Кроме того, боги могут и повлиять на ход действия. Так, Lar familiaris в комедии Aulularia дает старику возможность найти клад, чтобы помочь его благочестивой дочери с приданым. Он также побуждает Мегаронида посвататься к девушке, чтобы тем самым косвенно посодействовать настоящему избраннику в соответствующих шагах. Божества, чей алтарь находится на сцене, также иногда имеют отношение к действию: такова Fides, которой Евклион лишь с трудом решается довериться — этот недоверчивый не верит воплощенной верности! Имя этой богини связано с главным характером пьесы; в других случаях могут быть точки пересечения с инсценировкой. Rudens начинается с бури; звезда Арктур, чей ранний восход в середине сентября возвещает начало бурной поры, больше чем божество погоды: она управляет также и судьбой человека, ведь именно она устроила шторм, который в конце концов собирает воедино разрозненное семейство и вырывает девушку из рук сводника. В пьесе отражается философская мысль: с вероломными и злыми людьми божество не может примириться за жертвоприношения (Rud. 22-25). В той же самой драме внушающая благоговение жрица воплощает pietas и основную идею пьесы — божественную справеддивость.

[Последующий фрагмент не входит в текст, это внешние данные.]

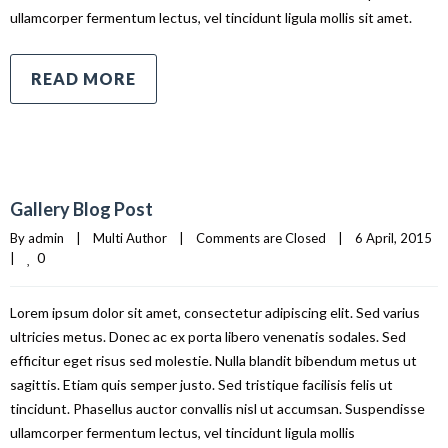
ullamcorper fermentum lectus, vel tincidunt ligula mollis sit amet.
READ MORE
Gallery Blog Post
By 
admin
|
Multi Author
|
Comments are Closed
|
6 April, 2015    
0
|
Lorem ipsum dolor sit amet, consectetur adipiscing elit. Sed varius
ultricies metus. Donec ac ex porta libero venenatis sodales. Sed
efficitur eget risus sed molestie. Nulla blandit bibendum metus ut
sagittis. Etiam quis semper justo. Sed tristique facilisis felis ut
tincidunt. Phasellus auctor convallis nisl ut accumsan. Suspendisse
ullamcorper fermentum lectus, vel tincidunt ligula mollis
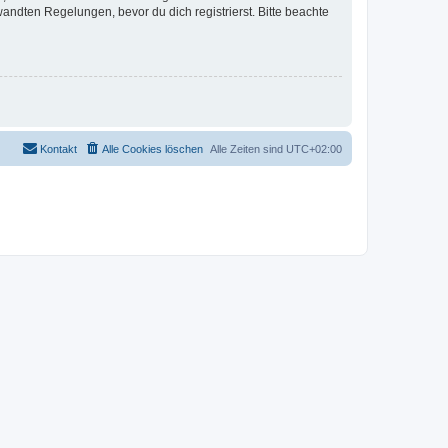
ndten Regelungen, bevor du dich registrierst. Bitte beachte
Kontakt
Alle Cookies löschen
Alle Zeiten sind
UTC+02:00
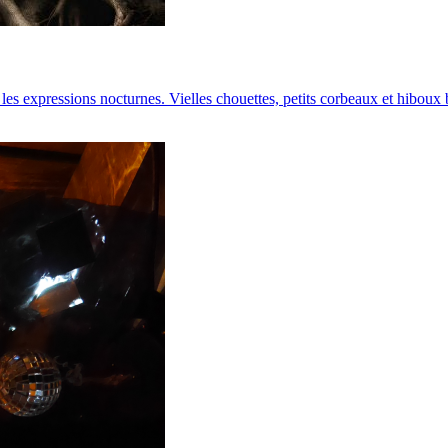
 les expressions nocturnes. Vielles chouettes, petits corbeaux et hibo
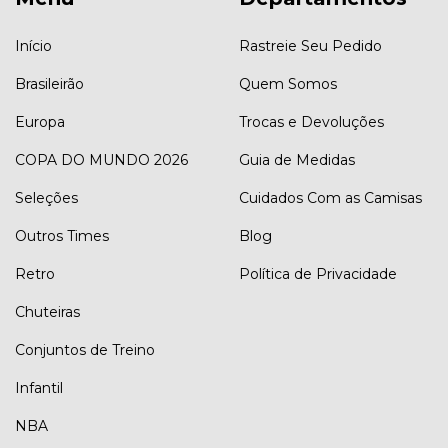
Início
Rastreie Seu Pedido
Brasileirão
Quem Somos
Europa
Trocas e Devoluções
COPA DO MUNDO 2026
Guia de Medidas
Seleções
Cuidados Com as Camisas
Outros Times
Blog
Retro
Política de Privacidade
Chuteiras
Conjuntos de Treino
Infantil
NBA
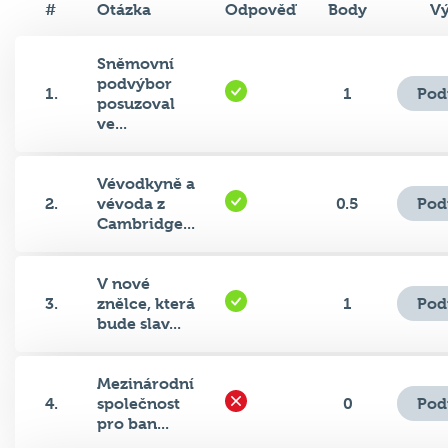
Sněmovní
podvýbor
Pod
1.
1
posuzoval
ve...
Vévodkyně a
Pod
2.
vévoda z
0.5
Cambridge...
V nové
Pod
3.
znělce, která
1
bude slav...
Mezinárodní
Pod
4.
společnost
0
pro ban...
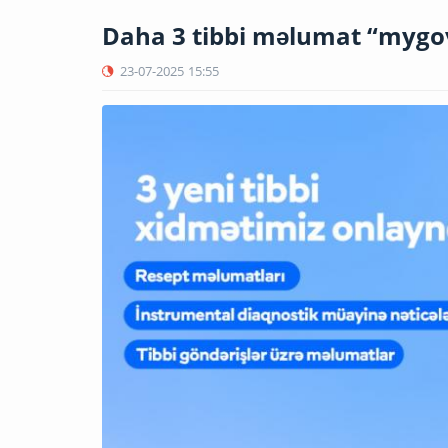
Daha 3 tibbi məlumat “mygov
23-07-2025
15:55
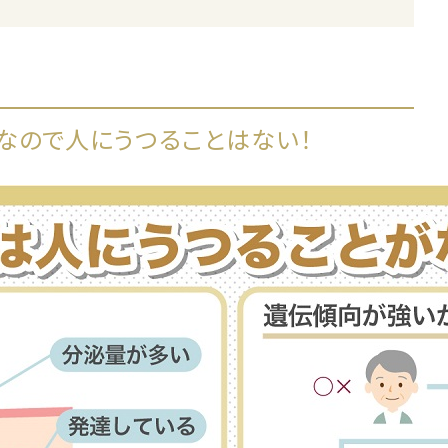
なので人にうつることはない！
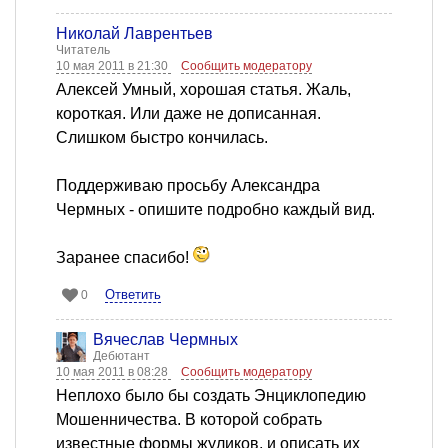
Николай Лаврентьев
Читатель
10 мая 2011 в 21:30
Сообщить модератору
Алексей Умный, хорошая статья. Жаль,
короткая. Или даже не дописанная.
Слишком быстро кончилась.
Поддерживаю просьбу Александра
Чермных - опишите подробно каждый вид.
Заранее спасибо!
Ответить
0
Вячеслав Чермных
Дебютант
10 мая 2011 в 08:28
Сообщить модератору
Неплохо было бы создать Энциклопедию
Мошенничества. В которой собрать
известные формы жуликов, и описать их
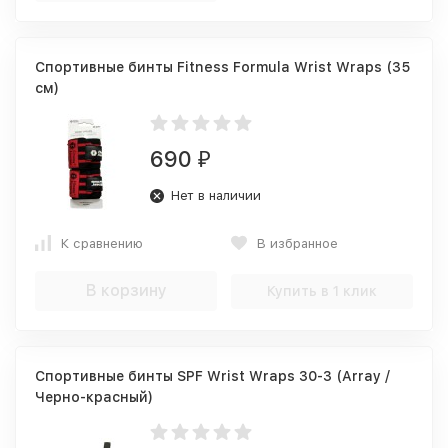
Спортивные бинты Fitness Formula Wrist Wraps (35
см)
690
₽
Нет в наличии
К сравнению
В избранное
В корзину
Купить в 1 клик
Спортивные бинты SPF Wrist Wraps 30-3 (Array /
Черно-красный)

В общем и целом божества в прологах ближе к аллегории, чем к мифу и религии. Так, Арктур в прологе вызвал бурю, но в самой пьесе идет речь о Нептуне (84; 358; 372 сл.). Аналогично у Филемона (frg. 91 К.) Аэр представляется как всевидящий Зевс. В Щите Менандра реплику пролога произносит сама Тиха — изменчивое Счастье, в отличие от постоянной Судьбы.
Менандр дает Тихе, как и другим божествам пролога, незаметную роль распорядителя действия.

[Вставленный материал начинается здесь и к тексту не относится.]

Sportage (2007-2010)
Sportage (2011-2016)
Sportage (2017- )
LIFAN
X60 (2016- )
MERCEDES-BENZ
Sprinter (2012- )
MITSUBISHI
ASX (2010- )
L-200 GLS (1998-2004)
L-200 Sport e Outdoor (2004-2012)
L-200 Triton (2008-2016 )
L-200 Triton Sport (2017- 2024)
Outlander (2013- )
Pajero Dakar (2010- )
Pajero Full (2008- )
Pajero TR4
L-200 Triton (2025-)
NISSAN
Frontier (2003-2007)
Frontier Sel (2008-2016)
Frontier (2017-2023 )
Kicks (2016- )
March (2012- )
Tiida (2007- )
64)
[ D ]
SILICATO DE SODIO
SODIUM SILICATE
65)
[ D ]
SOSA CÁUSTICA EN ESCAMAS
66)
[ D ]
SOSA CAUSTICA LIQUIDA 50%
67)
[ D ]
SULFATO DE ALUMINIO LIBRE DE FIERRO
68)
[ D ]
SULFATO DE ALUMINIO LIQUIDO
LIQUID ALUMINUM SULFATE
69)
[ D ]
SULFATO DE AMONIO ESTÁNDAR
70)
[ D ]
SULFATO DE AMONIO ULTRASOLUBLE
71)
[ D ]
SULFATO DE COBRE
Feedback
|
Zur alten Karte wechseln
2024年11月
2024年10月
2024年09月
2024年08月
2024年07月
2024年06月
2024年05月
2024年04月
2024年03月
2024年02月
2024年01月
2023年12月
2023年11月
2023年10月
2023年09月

У аллегорических образов в прологе можно распознать философские источники, как в начале Rudens. По Платону (Epinomis 981е — 985Ь) звезды — видимые и видящие божества; они знают наши мысли, любят добрых, ненавидят злых. Они все истолковывают вышним богам и друг другу, так как их положение — срединное между теми и нами. И в самом деле, вызванная звездою буря ведет к наказанию злых и награждению добрых. Плавт не вычеркнул философский пассаж из пролога: напротив, заботливо сохранил. Речь идет (наряду с пифагорейскими элементами у Энния) об одном из самых ранних философских текстов на латинском языке. Это тем важнее, что для философии в Риме нашлось место только через несколько десятилетий после смерти Плавта: вехами этого процесса становятся переход царской библиотеки Македонии в руки Эмилия Павла после битвы при Пидне (168 г. до Р. X.) и философское посольство 155 года.

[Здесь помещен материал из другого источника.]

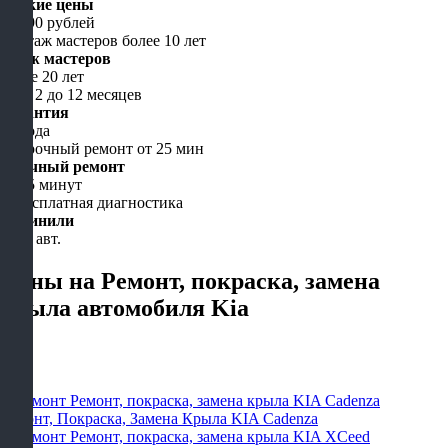
Низкие цены
от 490 рублей
Стаж мастеров
более 20 лет
Гарантия
до года
Срочный ремонт
от 15 минут
Починили
5000 авт.
Цены на Ремонт, покраска, замена
крыла автомобиля Kia
Ремонт, Покраска, Замена Крыла KIA Cadenza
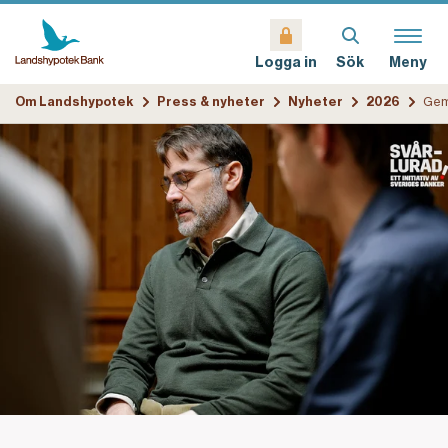
Sök
Meny
Logga in
Om Landshypotek
Press & nyheter
Nyheter
2026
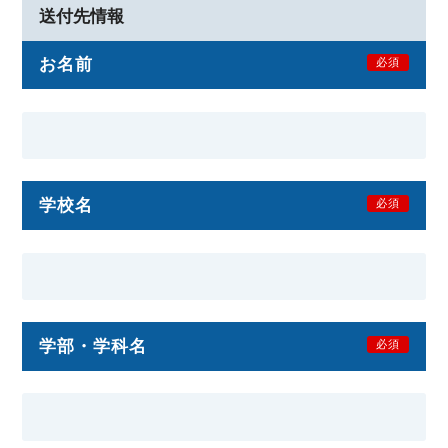
送付先情報
お名前
必須
学校名
必須
学部・学科名
必須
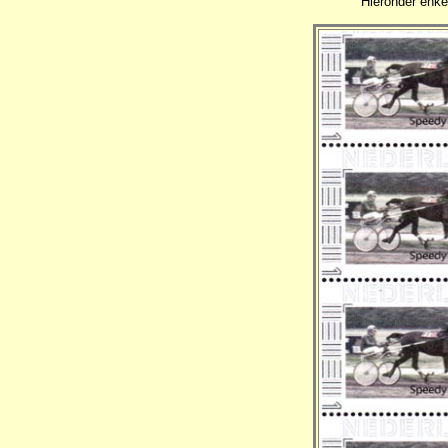
Hieronder enke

В связи с этим такая идейная драма, как Captivi, имеет особое значение. Пьеса, чей оригинал восходит к тому времени, когда греки (увы, слишком поздно!) стали думать о своем национальном единстве, показывает своим ходом, что разница между другом и врагом, господином и рабом, — произвольна и случайна. Тиндар уведен рабом у своего отца и продан как раб во враждебную страну. Потом вместе со своим новым хозяином он попадает в плен к своим бывшим землякам, меняется с ним платьем и помогает ему таким образом вернуться на родину. Когда новый хозяин узнает о предательстве, он тяжело наказывает Гиндара; однако именно он, как оказывается в конце пьесы, — его утраченный сын. Одной и той же личности выпадают в качестве примера самые различные внутри- и внешнеполитически обусловленные роли. Пьеса, чей фон — интеллектуальное достояние греческого Просвещения, первоначально имела цель примирить греков с греками. Пересаженная на римскую почву и лишенная исконной национальной среды, эта драма приобретает общечеловеческую значимость. Не случайно такой поборник терпимости, как Лессинг, объявил Captivi «превосходнейшей пьесой, какая только ставилась на сцене». В то время как автор Captivi усваивает стоическую мысль, полагали, что в Persa присутствует киническая — даже биографически достоверный портрет самого Диогена. Прежде чем философия получит доступ в Рим, драматургия станет носителем ценностей просвещения и духовного прогресса.